**What the exercise asks:** The reply should repeat all of the data word for word, with no pictures.

══ The input

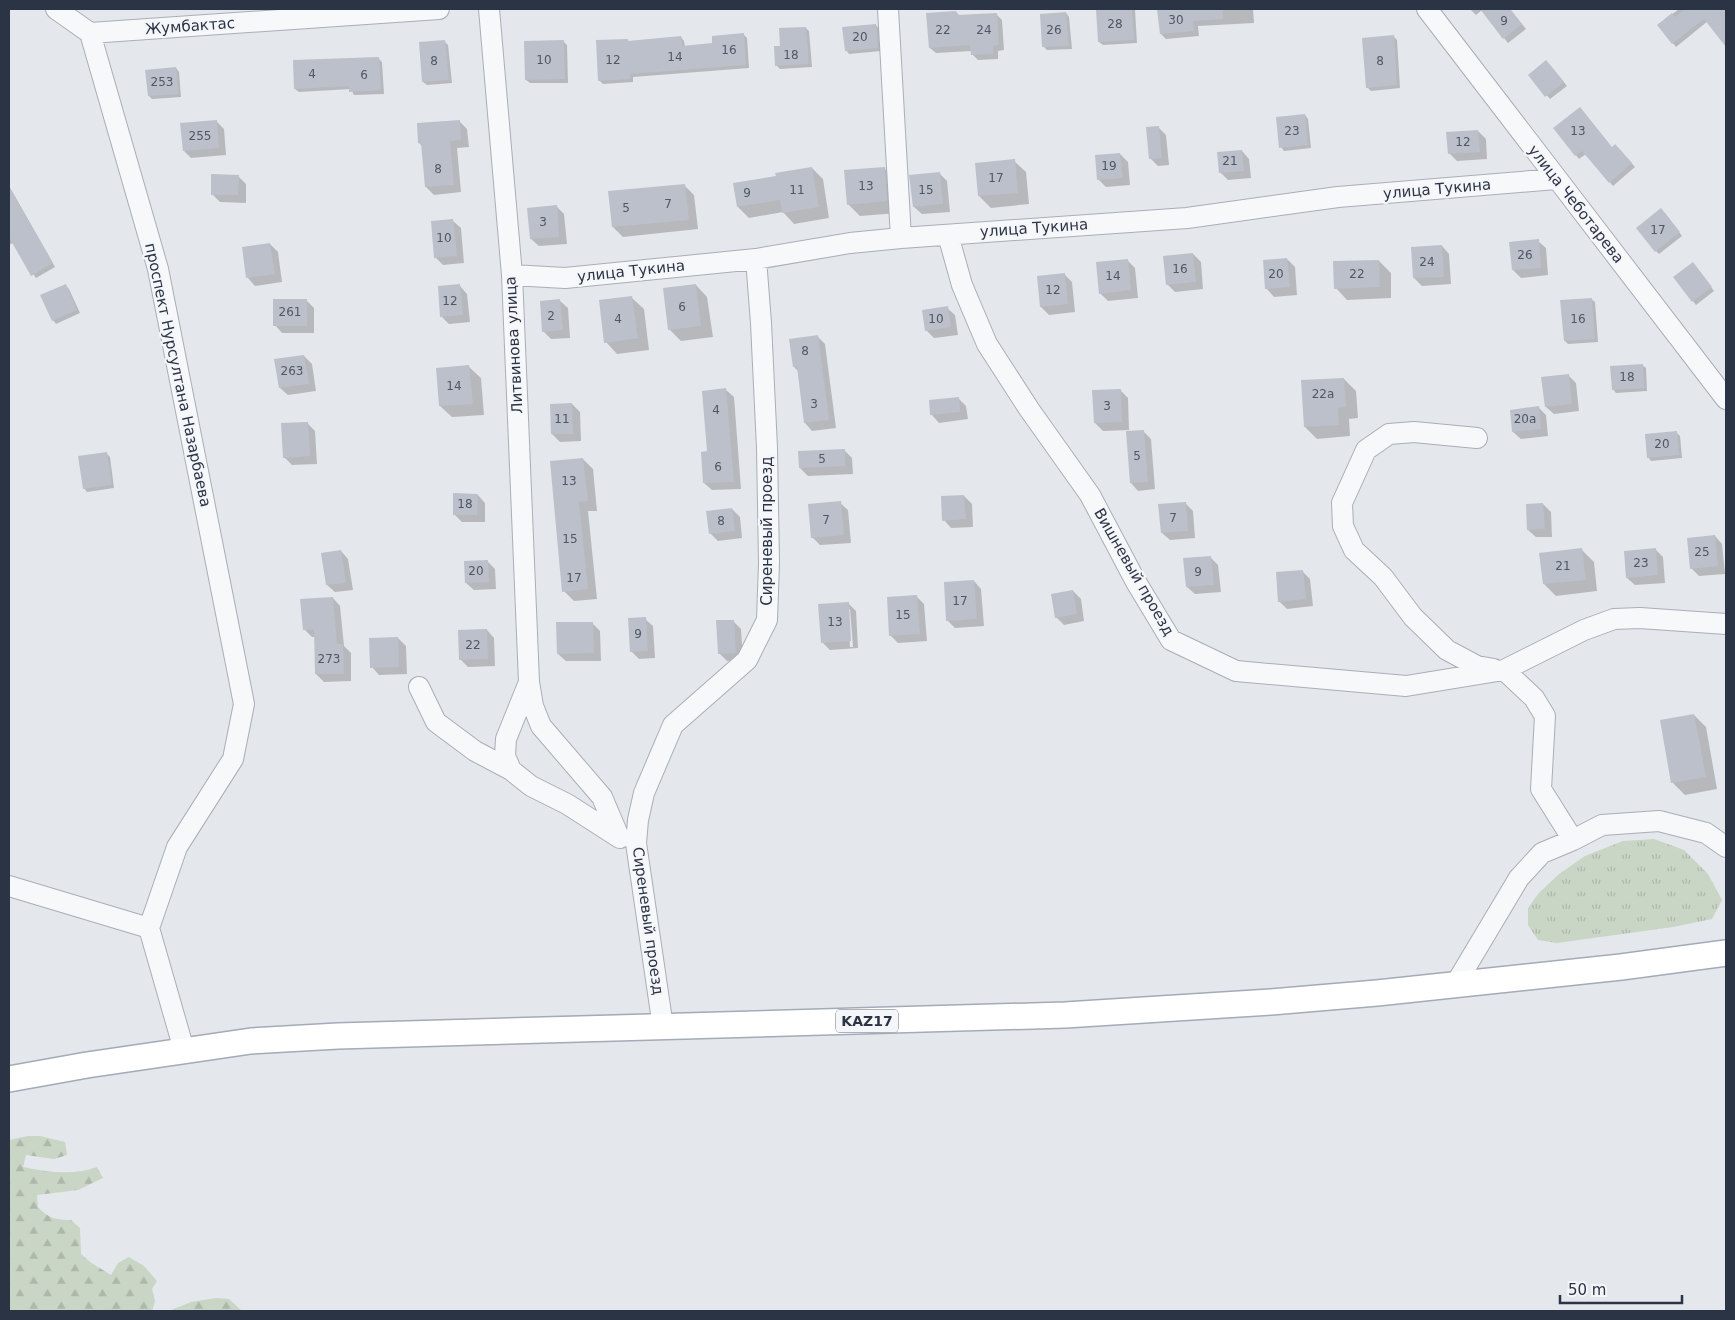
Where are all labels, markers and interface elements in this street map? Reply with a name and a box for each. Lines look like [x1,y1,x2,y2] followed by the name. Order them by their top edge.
[1168,13,1184,27] house number: 30
[144,14,236,38] street label: Жумбактас
[1500,14,1508,28] house number: 9
[1107,17,1123,31] house number: 28
[935,23,951,37] house number: 22
[976,23,992,37] house number: 24
[1046,23,1062,37] house number: 26
[852,30,868,44] house number: 20
[721,43,737,57] house number: 16
[783,48,799,62] house number: 18
[667,50,683,64] house number: 14
[536,53,552,67] house number: 10
[605,53,621,67] house number: 12
[430,54,438,68] house number: 8
[1376,54,1384,68] house number: 8
[308,67,316,81] house number: 4
[360,68,368,82] house number: 6
[151,75,173,89] house number: 253
[1284,124,1300,138] house number: 23
[1570,124,1586,138] house number: 13
[189,129,211,143] house number: 255
[1455,135,1471,149] house number: 12
[1524,141,1628,267] street label: улица Чеботарева
[1222,154,1238,168] house number: 21
[1101,159,1117,173] house number: 19
[434,162,442,176] house number: 8
[988,171,1004,185] house number: 17
[1382,175,1492,203] street label: улица Тукина
[858,179,874,193] house number: 13
[789,183,805,197] house number: 11
[918,183,934,197] house number: 15
[743,186,751,200] house number: 9
[664,197,672,211] house number: 7
[622,201,630,215] house number: 5
[539,215,547,229] house number: 3
[979,215,1089,241] street label: улица Тукина
[1650,223,1666,237] house number: 17
[436,231,452,245] house number: 10
[141,241,215,509] street label: проспект Нурсултана Назарбаева
[1517,248,1533,262] house number: 26
[1419,255,1435,269] house number: 24
[576,256,686,286] street label: улица Тукина
[1172,262,1188,276] house number: 16
[1268,267,1284,281] house number: 20
[1349,267,1365,281] house number: 22
[1105,269,1121,283] house number: 14
[501,276,527,414] street label: Литвинова улица
[1045,283,1061,297] house number: 12
[442,294,458,308] house number: 12
[678,300,686,314] house number: 6
[279,305,301,319] house number: 261
[547,309,555,323] house number: 2
[614,312,622,326] house number: 4
[928,312,944,326] house number: 10
[1570,312,1586,326] house number: 16
[801,344,809,358] house number: 8
[281,364,303,378] house number: 263
[1619,370,1635,384] house number: 18
[446,379,462,393] house number: 14
[1312,387,1334,401] house number: 22а
[810,397,818,411] house number: 3
[1103,399,1111,413] house number: 3
[712,403,720,417] house number: 4
[554,412,570,426] house number: 11
[1514,412,1536,426] house number: 20а
[1654,437,1670,451] house number: 20
[1133,449,1141,463] house number: 5
[818,452,826,466] house number: 5
[758,456,776,606] street label: Сиреневый проезд
[714,460,722,474] house number: 6
[561,474,577,488] house number: 13
[457,497,473,511] house number: 18
[1090,505,1178,639] street label: Вишневый проезд
[1169,511,1177,525] house number: 7
[822,513,830,527] house number: 7
[717,514,725,528] house number: 8
[562,532,578,546] house number: 15
[1694,545,1710,559] house number: 25
[1633,556,1649,570] house number: 23
[1555,559,1571,573] house number: 21
[468,564,484,578] house number: 20
[1194,565,1202,579] house number: 9
[566,571,582,585] house number: 17
[952,594,968,608] house number: 17
[895,608,911,622] house number: 15
[827,615,843,629] house number: 13
[634,627,642,641] house number: 9
[465,638,481,652] house number: 22
[318,652,340,666] house number: 273
[629,846,667,996] street label: Сиреневый проезд
[836,1009,898,1032] road number: KAZ17
[1560,1272,1682,1304] scale bar
[1568,1281,1606,1299] text: 50 m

════

**Written solution:**
Where are all labels, markers and interface elements in this street map? Reply with a name and a box for each. Lines look like [x1,y1,x2,y2] followed by the name. Order them by their top edge.
[1168,13,1184,27] house number: 30
[144,14,236,38] street label: Жумбактас
[1500,14,1508,28] house number: 9
[1107,17,1123,31] house number: 28
[935,23,951,37] house number: 22
[976,23,992,37] house number: 24
[1046,23,1062,37] house number: 26
[852,30,868,44] house number: 20
[721,43,737,57] house number: 16
[783,48,799,62] house number: 18
[667,50,683,64] house number: 14
[536,53,552,67] house number: 10
[605,53,621,67] house number: 12
[430,54,438,68] house number: 8
[1376,54,1384,68] house number: 8
[308,67,316,81] house number: 4
[360,68,368,82] house number: 6
[151,75,173,89] house number: 253
[1284,124,1300,138] house number: 23
[1570,124,1586,138] house number: 13
[189,129,211,143] house number: 255
[1455,135,1471,149] house number: 12
[1524,141,1628,267] street label: улица Чеботарева
[1222,154,1238,168] house number: 21
[1101,159,1117,173] house number: 19
[434,162,442,176] house number: 8
[988,171,1004,185] house number: 17
[1382,175,1492,203] street label: улица Тукина
[858,179,874,193] house number: 13
[789,183,805,197] house number: 11
[918,183,934,197] house number: 15
[743,186,751,200] house number: 9
[664,197,672,211] house number: 7
[622,201,630,215] house number: 5
[539,215,547,229] house number: 3
[979,215,1089,241] street label: улица Тукина
[1650,223,1666,237] house number: 17
[436,231,452,245] house number: 10
[141,241,215,509] street label: проспект Нурсултана Назарбаева
[1517,248,1533,262] house number: 26
[1419,255,1435,269] house number: 24
[576,256,686,286] street label: улица Тукина
[1172,262,1188,276] house number: 16
[1268,267,1284,281] house number: 20
[1349,267,1365,281] house number: 22
[1105,269,1121,283] house number: 14
[501,276,527,414] street label: Литвинова улица
[1045,283,1061,297] house number: 12
[442,294,458,308] house number: 12
[678,300,686,314] house number: 6
[279,305,301,319] house number: 261
[547,309,555,323] house number: 2
[614,312,622,326] house number: 4
[928,312,944,326] house number: 10
[1570,312,1586,326] house number: 16
[801,344,809,358] house number: 8
[281,364,303,378] house number: 263
[1619,370,1635,384] house number: 18
[446,379,462,393] house number: 14
[1312,387,1334,401] house number: 22а
[810,397,818,411] house number: 3
[1103,399,1111,413] house number: 3
[712,403,720,417] house number: 4
[554,412,570,426] house number: 11
[1514,412,1536,426] house number: 20а
[1654,437,1670,451] house number: 20
[1133,449,1141,463] house number: 5
[818,452,826,466] house number: 5
[758,456,776,606] street label: Сиреневый проезд
[714,460,722,474] house number: 6
[561,474,577,488] house number: 13
[457,497,473,511] house number: 18
[1090,505,1178,639] street label: Вишневый проезд
[1169,511,1177,525] house number: 7
[822,513,830,527] house number: 7
[717,514,725,528] house number: 8
[562,532,578,546] house number: 15
[1694,545,1710,559] house number: 25
[1633,556,1649,570] house number: 23
[1555,559,1571,573] house number: 21
[468,564,484,578] house number: 20
[1194,565,1202,579] house number: 9
[566,571,582,585] house number: 17
[952,594,968,608] house number: 17
[895,608,911,622] house number: 15
[827,615,843,629] house number: 13
[634,627,642,641] house number: 9
[465,638,481,652] house number: 22
[318,652,340,666] house number: 273
[629,846,667,996] street label: Сиреневый проезд
[836,1009,898,1032] road number: KAZ17
[1560,1272,1682,1304] scale bar
[1568,1281,1606,1299] text: 50 m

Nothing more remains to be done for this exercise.